=== What the task asks ===
Write out nothing but the lines from the one containing "## Prerequisites" through the last line below, both included, and without the pictures.

=== Exercise input ===
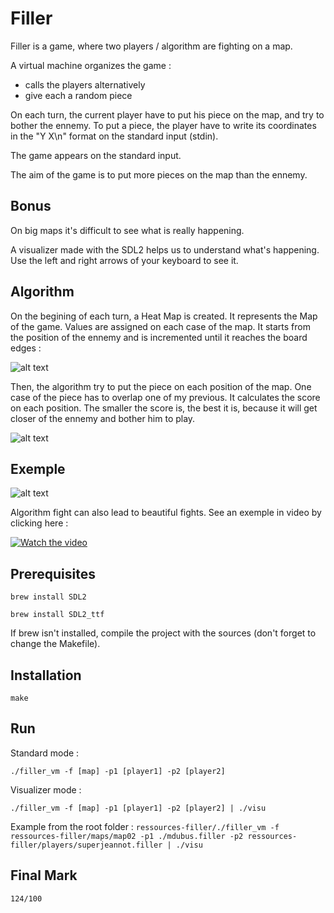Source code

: # Filler

Filler is a game, where two players / algorithm are fighting on a map. 

A virtual machine organizes the game :
- calls the players alternatively
- give each a random piece

On each turn, the current player have to put his piece on the map, and try to bother the ennemy. 
To put a piece, the player have to write its coordinates in the "Y X\n" format on the standard input (stdin). 

The game appears on the standard input. 

The aim of the game is to put more pieces on the map than the ennemy. 

## Bonus

On big maps it's difficult to see what is really happening.

A visualizer made with the SDL2 helps us to understand what's happening. Use the left and right arrows of your keyboard to see it. 

## Algorithm

On the begining of each turn, a Heat Map is created. It represents the Map of the game. 
Values are assigned on each case of the map. It starts from the position of the ennemy and is incremented until it reaches the board edges :

![alt text](https://github.com/mdubus/filler/blob/master/img/heat-map.png)

Then, the algorithm try to put the piece on each position of the map. One case of the piece has to overlap one of my previous. It calculates the score on each position. 
The smaller the score is, the best it is, because it will get closer of the ennemy and bother him to play. 

![alt text](https://github.com/mdubus/filler/blob/master/img/calculate-score.png)

## Exemple 

![alt text](https://github.com/mdubus/filler/blob/master/img/mdubus-filler-ecole-42.gif)

Algorithm fight can also lead to beautiful fights. See an exemple in video by clicking here :

[![Watch the video](https://i.ytimg.com/vi/UcGA-NssVWs/2.jpg)](https://youtu.be/UcGA-NssVWs)

## Prerequisites

`brew install SDL2`

`brew install SDL2_ttf`

If brew isn't installed, compile the project with the sources (don't forget to change the Makefile).

## Installation

`make`

## Run

Standard mode : 

`./filler_vm -f [map] -p1 [player1] -p2 [player2]`

Visualizer mode :

`./filler_vm -f [map] -p1 [player1] -p2 [player2] | ./visu`

Example from the root folder : 
`ressources-filler/./filler_vm -f ressources-filler/maps/map02 -p1 ./mdubus.filler -p2 ressources-filler/players/superjeannot.filler | ./visu`

## Final Mark

`124/100`
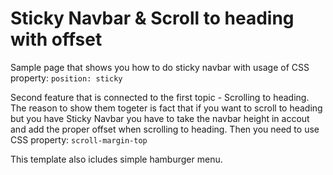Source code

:# Sticky Navbar & Scroll to heading with offset

Sample page that shows you how to do sticky navbar with usage of CSS property:
`position: sticky`

Second feature that is connected to the first topic - Scrolling to heading.
The reason to show them togeter is fact that if you want to scroll to heading but you have Sticky Navbar you have to take the navbar height in accout and add the proper offset when scrolling to heading. Then you need to use CSS property:
`scroll-margin-top`

This template also icludes simple hamburger menu.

=== Response area ===
## Prerequisites

`brew install SDL2`

`brew install SDL2_ttf`

If brew isn't installed, compile the project with the sources (don't forget to change the Makefile).

## Installation

`make`

## Run

Standard mode : 

`./filler_vm -f [map] -p1 [player1] -p2 [player2]`

Visualizer mode :

`./filler_vm -f [map] -p1 [player1] -p2 [player2] | ./visu`

Example from the root folder : 
`ressources-filler/./filler_vm -f ressources-filler/maps/map02 -p1 ./mdubus.filler -p2 ressources-filler/players/superjeannot.filler | ./visu`

## Final Mark

`124/100`
Source code

:# Sticky Navbar & Scroll to heading with offset

Sample page that shows you how to do sticky navbar with usage of CSS property:
`position: sticky`

Second feature that is connected to the first topic - Scrolling to heading.
The reason to show them togeter is fact that if you want to scroll to heading but you have Sticky Navbar you have to take the navbar height in accout and add the proper offset when scrolling to heading. Then you need to use CSS property:
`scroll-margin-top`

This template also icludes simple hamburger menu.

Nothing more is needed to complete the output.